Task details
Keep the pictures out of the copy and print all the entries below exactly.

Dataset items
====

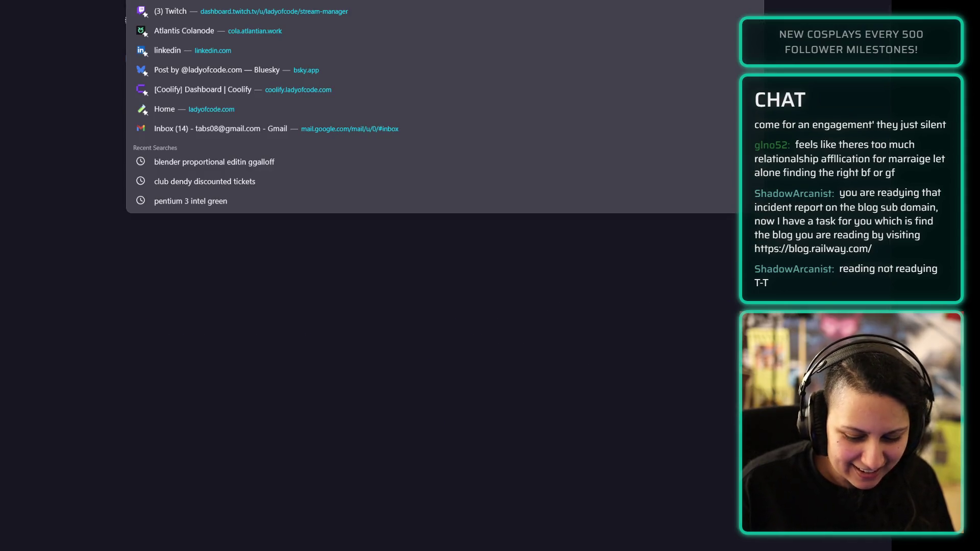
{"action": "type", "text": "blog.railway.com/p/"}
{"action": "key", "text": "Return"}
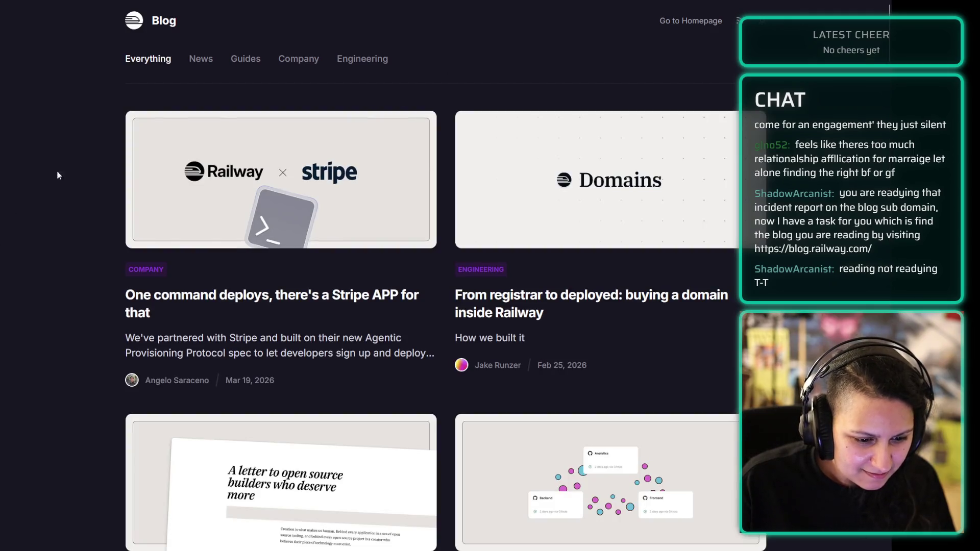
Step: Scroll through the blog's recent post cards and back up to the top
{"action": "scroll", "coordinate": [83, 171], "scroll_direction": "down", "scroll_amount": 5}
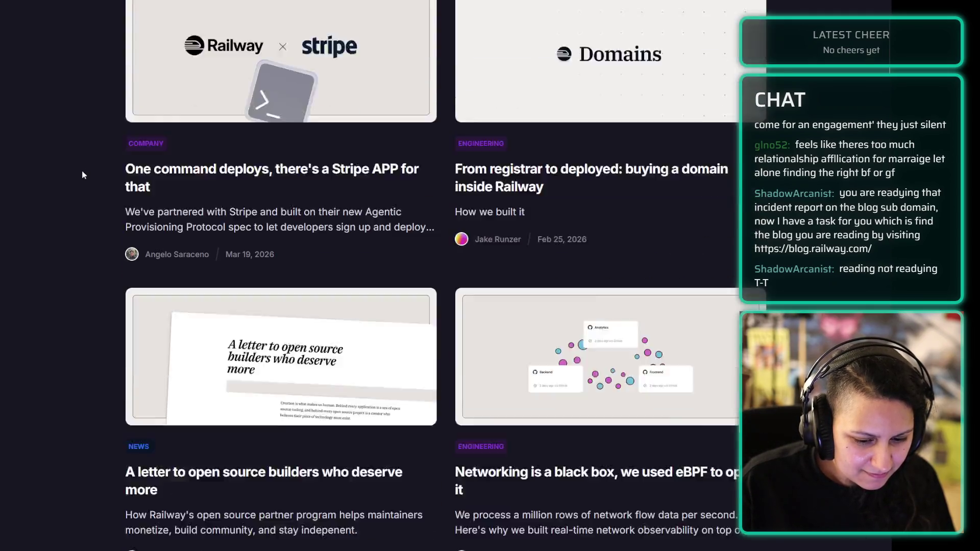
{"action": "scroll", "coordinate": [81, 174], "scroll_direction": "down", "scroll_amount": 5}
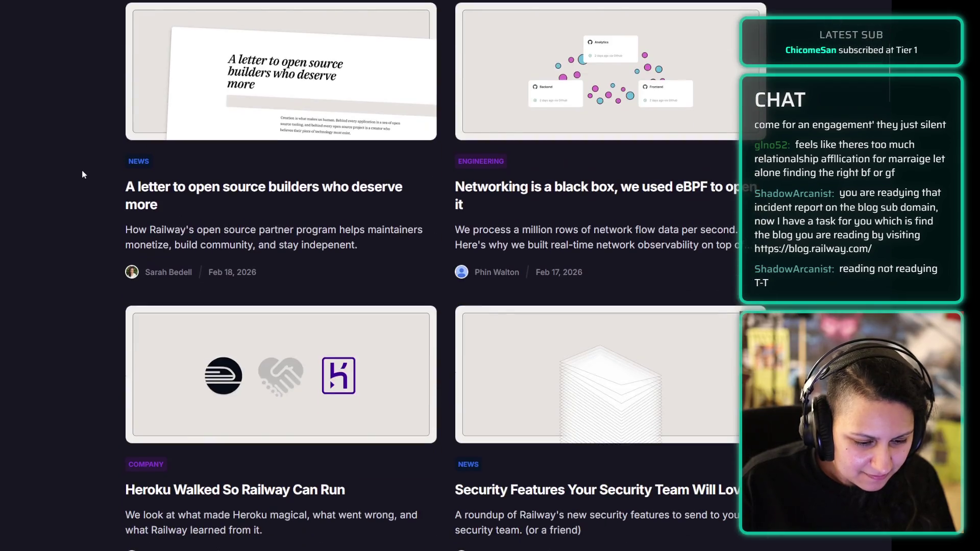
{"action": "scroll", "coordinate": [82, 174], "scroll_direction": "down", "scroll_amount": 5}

====

Result for this exercise
{"action": "type", "text": "blog.railway.com/p/"}
{"action": "key", "text": "Return"}
Step: Scroll through the blog's recent post cards and back up to the top
{"action": "scroll", "coordinate": [83, 171], "scroll_direction": "down", "scroll_amount": 5}
{"action": "scroll", "coordinate": [81, 174], "scroll_direction": "down", "scroll_amount": 5}
{"action": "scroll", "coordinate": [82, 174], "scroll_direction": "down", "scroll_amount": 5}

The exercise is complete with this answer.